[Opening Input data section]
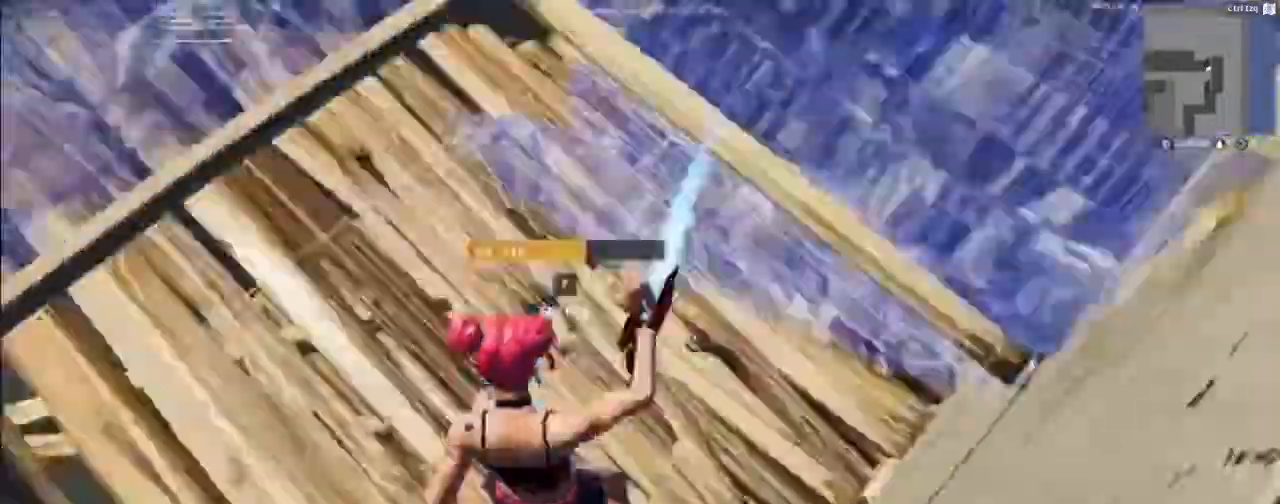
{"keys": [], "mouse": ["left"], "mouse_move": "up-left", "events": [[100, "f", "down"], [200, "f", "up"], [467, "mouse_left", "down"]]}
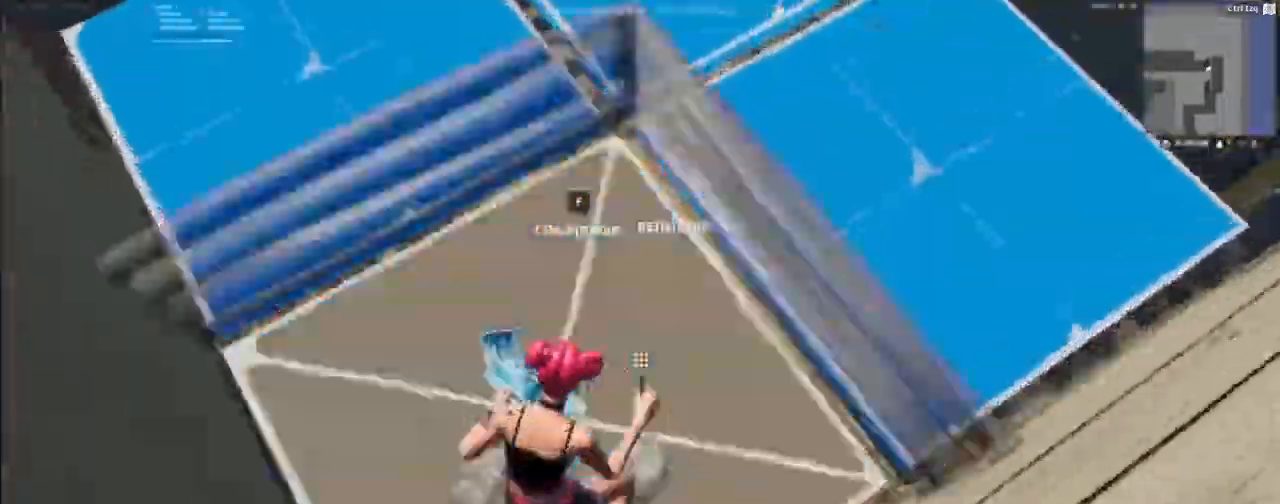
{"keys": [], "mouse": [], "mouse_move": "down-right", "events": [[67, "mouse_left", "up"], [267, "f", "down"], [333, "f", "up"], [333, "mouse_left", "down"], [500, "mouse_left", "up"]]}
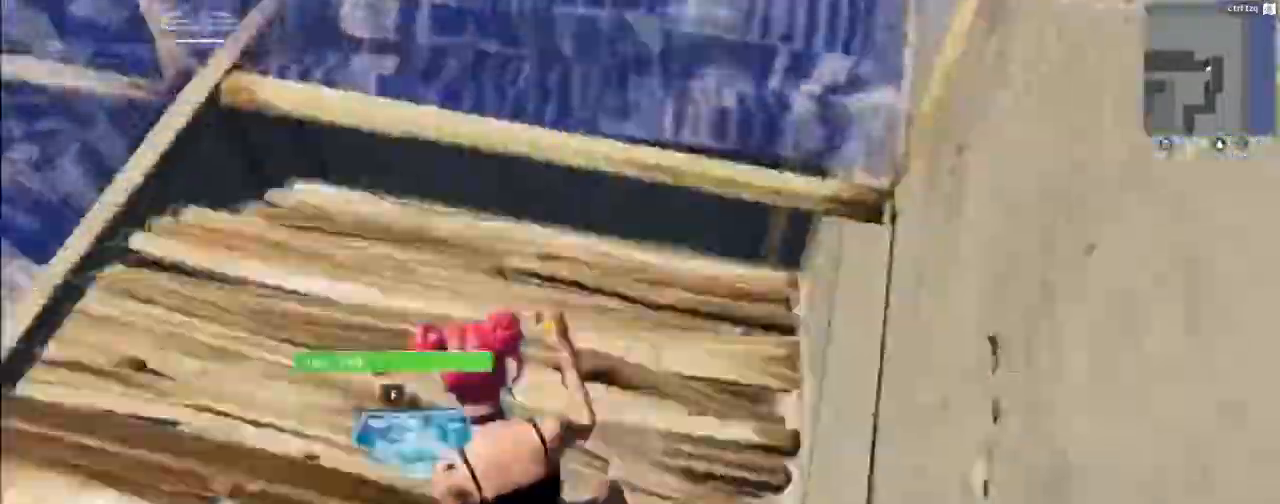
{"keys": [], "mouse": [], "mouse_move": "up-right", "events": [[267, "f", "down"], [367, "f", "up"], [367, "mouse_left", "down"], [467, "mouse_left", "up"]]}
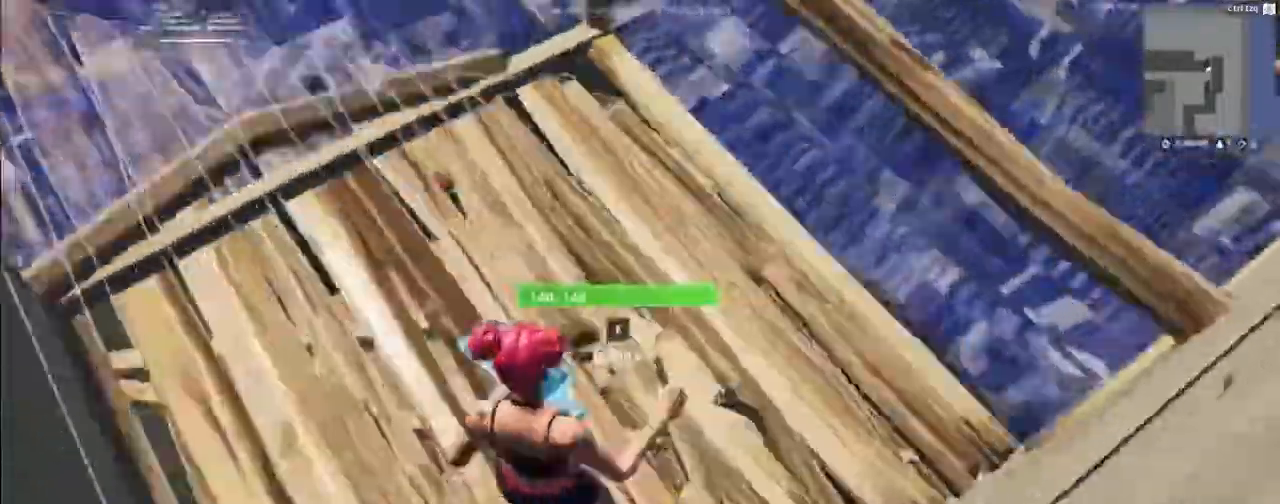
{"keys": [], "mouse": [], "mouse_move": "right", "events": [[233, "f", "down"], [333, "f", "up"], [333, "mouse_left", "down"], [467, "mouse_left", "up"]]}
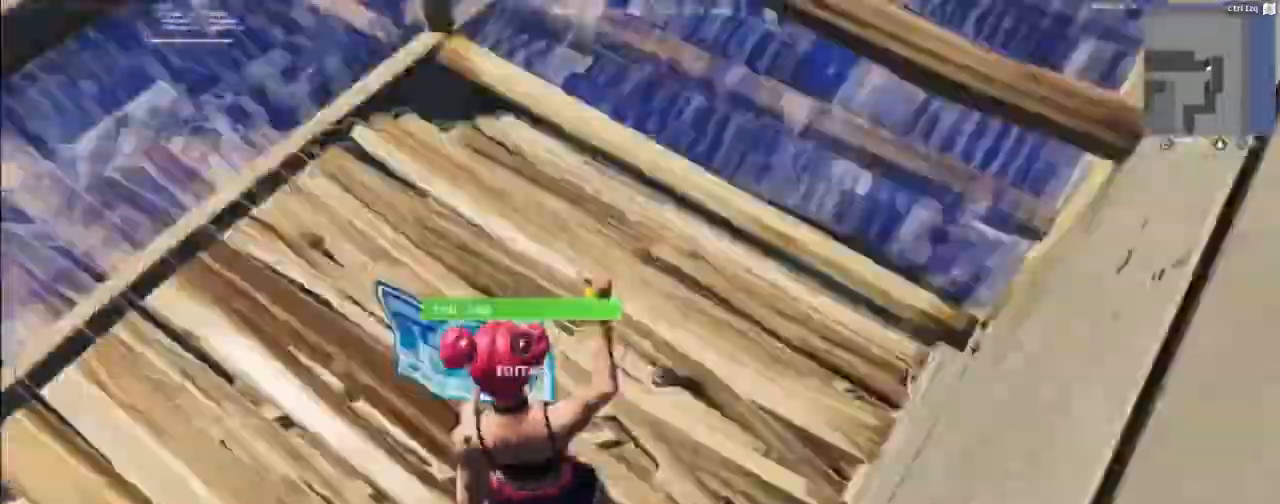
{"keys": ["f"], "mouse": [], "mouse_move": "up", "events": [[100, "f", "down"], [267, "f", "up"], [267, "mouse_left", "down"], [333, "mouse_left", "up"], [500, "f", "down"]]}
[Closing Input data section]
• Your task: Excluding the pictures, transcribe all of the entries exactly.

• Result for this exercise:
{"keys": [], "mouse": ["left"], "mouse_move": "up-left", "events": [[100, "f", "down"], [200, "f", "up"], [467, "mouse_left", "down"]]}
{"keys": [], "mouse": [], "mouse_move": "down-right", "events": [[67, "mouse_left", "up"], [267, "f", "down"], [333, "f", "up"], [333, "mouse_left", "down"], [500, "mouse_left", "up"]]}
{"keys": [], "mouse": [], "mouse_move": "up-right", "events": [[267, "f", "down"], [367, "f", "up"], [367, "mouse_left", "down"], [467, "mouse_left", "up"]]}
{"keys": [], "mouse": [], "mouse_move": "right", "events": [[233, "f", "down"], [333, "f", "up"], [333, "mouse_left", "down"], [467, "mouse_left", "up"]]}
{"keys": ["f"], "mouse": [], "mouse_move": "up", "events": [[100, "f", "down"], [267, "f", "up"], [267, "mouse_left", "down"], [333, "mouse_left", "up"], [500, "f", "down"]]}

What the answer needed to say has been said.